My favourite pizza experience though came a few nights later at a il Casolare, a trattoria in Kreuzberg. I think this is now my favourite restaurant in the world (yes, I would even eat there in preference to il Carusi). The restaurant is kitted out very authentically and unaffectedly. The walls are covered with leftist propaganda posters and the scribblings of who knows how many guests (we added our own Vicky Leandross quote in German and Spanish ) I stole a copy of the menu, because it’s a wonderful document. You know how much fun Italian menus are to read, how appetising everything sounds? Well this one was in Italian and German, and it was just wonderful to read all the pizza descriptions side-by-side in the two languages (eg would you prefer ‘fagioli’ or ‘bohnen’?!), and even more fun were the ‘useful Italian expressions’ translated into German, eg ‘Sei molto carino’ = ‘Du bist sehr hubsch’ (you are very handsome). And then the pizzas.
I don’t know which was more striking - the size or quality. They are all huge, and I may not be Italian, but I live in Melbourne and know a good pizza and these were very very good pizzas. All served by rude, brash, Italian speaking waiters. Fantastisch!

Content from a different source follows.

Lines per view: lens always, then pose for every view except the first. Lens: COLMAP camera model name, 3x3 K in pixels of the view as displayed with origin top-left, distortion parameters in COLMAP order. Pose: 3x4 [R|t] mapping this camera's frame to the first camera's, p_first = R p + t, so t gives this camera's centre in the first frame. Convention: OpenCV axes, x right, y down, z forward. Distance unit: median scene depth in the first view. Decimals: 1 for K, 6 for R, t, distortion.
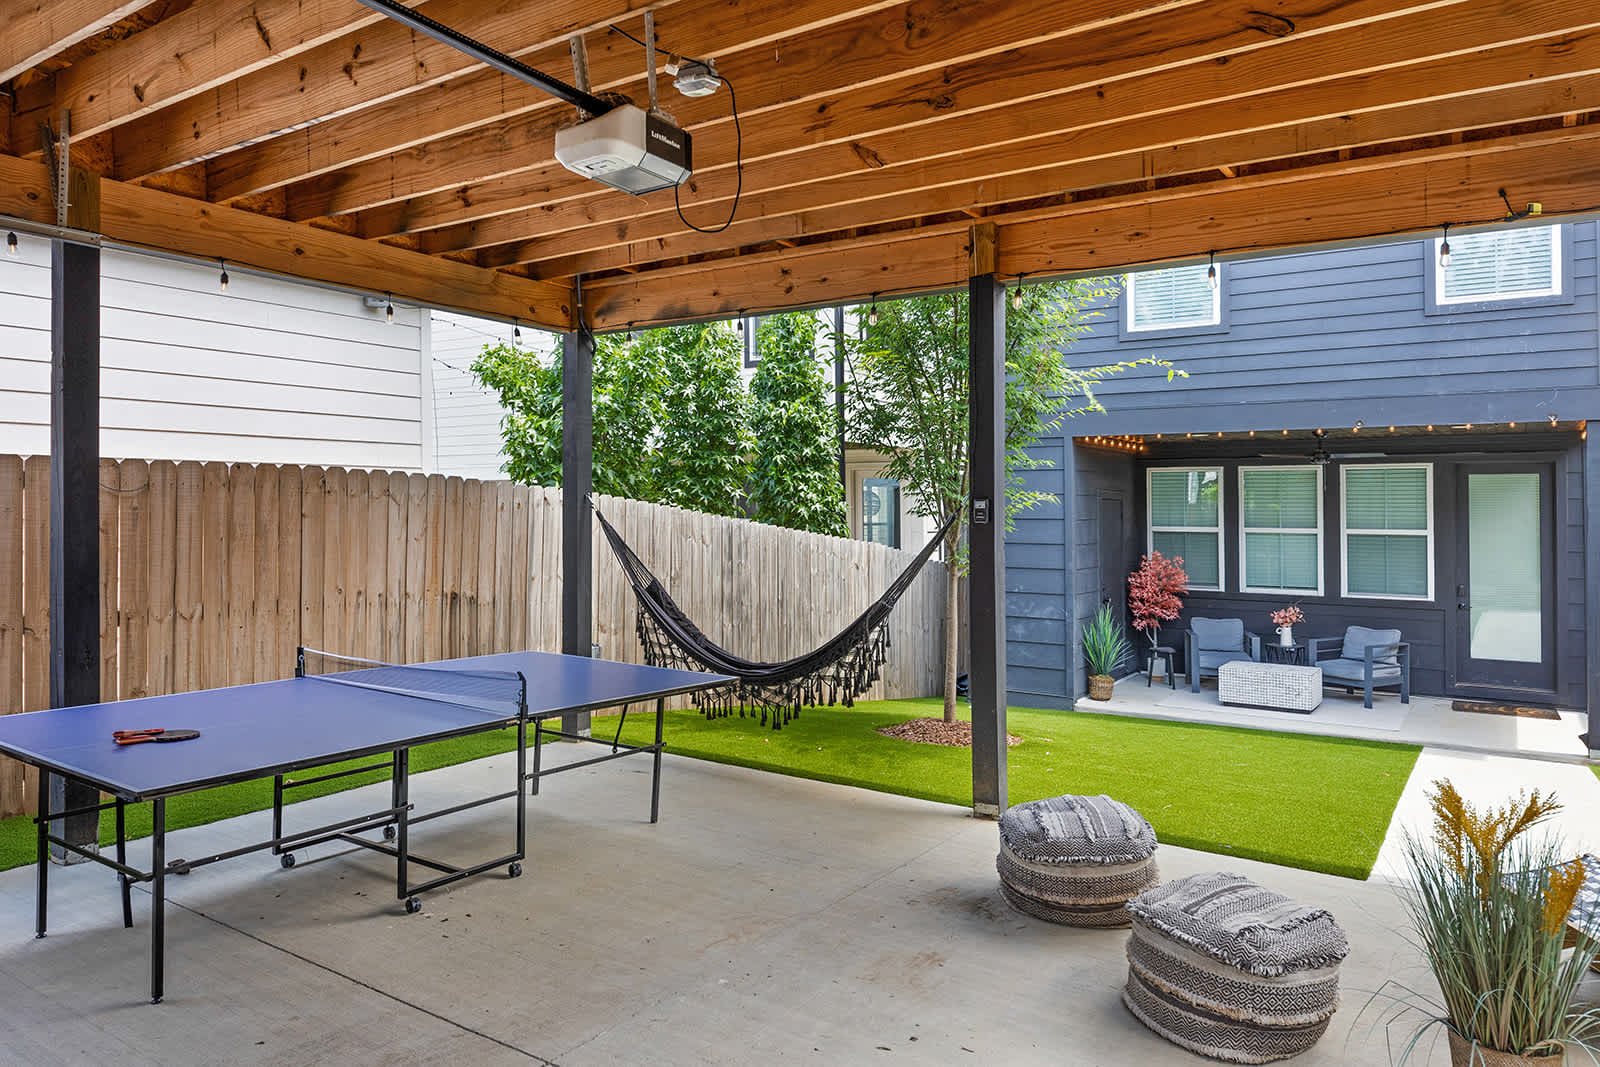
lens RADIAL K [[1080.5, 0, 775.0], [0, 1080.5, 499.0], [0, 0, 1]] dist [0.025494, -0.006570]
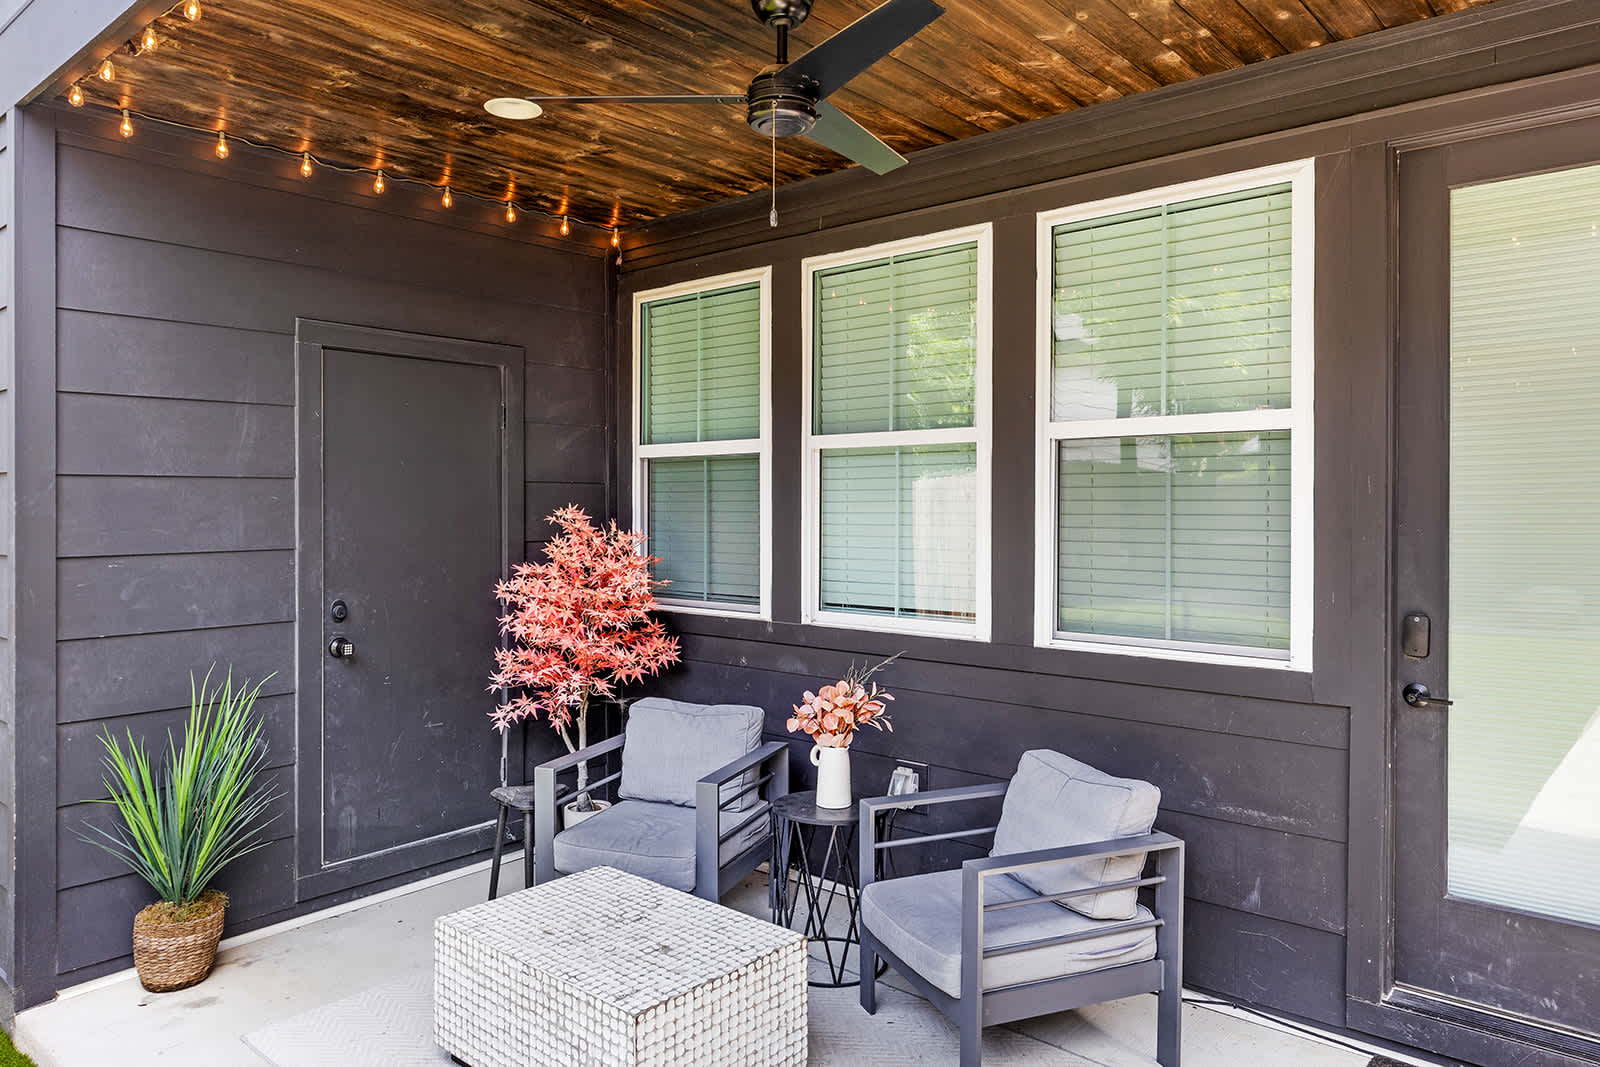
lens RADIAL K [[1080.5, 0, 798.3], [0, 1080.5, 518.6], [0, 0, 1]] dist [0.025494, -0.006570]
pose [[0.994837, -0.006811, -0.101260, 0.738422], [0.009415, 0.999637, 0.025252, 0.070034], [0.101051, -0.026075, 0.994539, 1.051503]]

Speaking of Italians, there’s a couple of quality Italian cafes these days in Kreuzberg. We had Saturday brunch in Principe di Napoli - ciabatta with prosciutto crudo and pecorino for €2.50, thank you very much. More interestingly, they served Prosecco vom Fass (on tap), from a huge barrel in the corner. You could have a glass with breakfast or take a litre bottle home. And, they had a pump action coffee machine - very impressive for Germany. Unfortunately though they still served German style latte macchiato - a tumbler of hot milk with an espresso poured in the top. I’ll stick with just the espresso.

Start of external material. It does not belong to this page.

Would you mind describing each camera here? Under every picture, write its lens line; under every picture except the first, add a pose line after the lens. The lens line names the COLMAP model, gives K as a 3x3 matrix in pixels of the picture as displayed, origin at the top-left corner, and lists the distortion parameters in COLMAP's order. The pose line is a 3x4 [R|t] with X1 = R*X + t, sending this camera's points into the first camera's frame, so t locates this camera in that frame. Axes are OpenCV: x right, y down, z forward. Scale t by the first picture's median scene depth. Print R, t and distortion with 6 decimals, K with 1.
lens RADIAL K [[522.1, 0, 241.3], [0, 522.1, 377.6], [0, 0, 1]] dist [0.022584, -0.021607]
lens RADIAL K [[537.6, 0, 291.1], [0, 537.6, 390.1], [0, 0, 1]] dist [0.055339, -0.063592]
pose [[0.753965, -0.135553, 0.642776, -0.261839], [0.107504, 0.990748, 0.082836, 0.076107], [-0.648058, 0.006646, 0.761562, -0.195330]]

We also ate Moroccan in Mitte. A mixed tasting plate was €20. I was excited that it included bastilla pie, although this wasn’t the best version I’ve tried. It was a bit heavy on the cinnamon (popular ingredient here), light on the sugar and almonds, and the chicken was a little dry. Diced carrot marinated with garlic, lemon and parsley made up for it though, along with a smoky eggplant dish. I also had the first-time experience of having my hands washed with rosewater before we ate - I had no idea what the waitress was asking me to do, so it was a bit embarassing, but lovely as well

European Food Experience - France

The France food experience started very well, with a late breakfast in Vernon. It was Saturday morning and we stumbled by chance on a big food market. Check out these artichokes - what’s in the soil over there? We went to the butcher, the baker and the cheesemaker, and using my bestest French collected a long baguette, some local soft cheese, and some €17 a kilo ham. In truly gorgeous European summer sunshine, we sat by the river and toasted the start of our four day trip through Picardie, Normandy and Flanders. We spent three nights in Amiens, a very pleasant city, and on our first morning found a wonderful cafe, which set a precendent for petit dejeuner that we didn’t match again. For €6.50 we leisurely made our way through cafe au lait (or a stand-your-spoon-up thick chocolate chaud), croissant, pain viennoise (baguette), jam, butter and an orange juice. With a breakfast like that we were ready to face the day of driving, hopelessly lost, through the idyllic French countryside. We always got to where we wanted to be eventually.

Our most significant evening meal in Amiens was taken at A la Capitainerie in St Leu (the website has some nice pictures of the area). They had a menu that had been ambitiously translated, and I felt I had to order their terrine de lapin, which they had intriguingly translated as ‘pot of rabbit in its jam of onions’.It was good terrine, and the onions were wonderfully caramelised. I had moules mariniere for main, which was both less intriguing and less well executed.

It’s not French, rather Austrian, but my drink recommendation from the France section of the trip is Edelweiß beer, a very refreshing, citrussy weizbier. We tried it in a pub in the Saint Leu area of Amiens, where they were also playing the very highest quality 80s film clips. Very, very good entertainment. If you’ve seen ‘Music and Lyrics’, the film clip Hugh Grant does in that had nothing on these.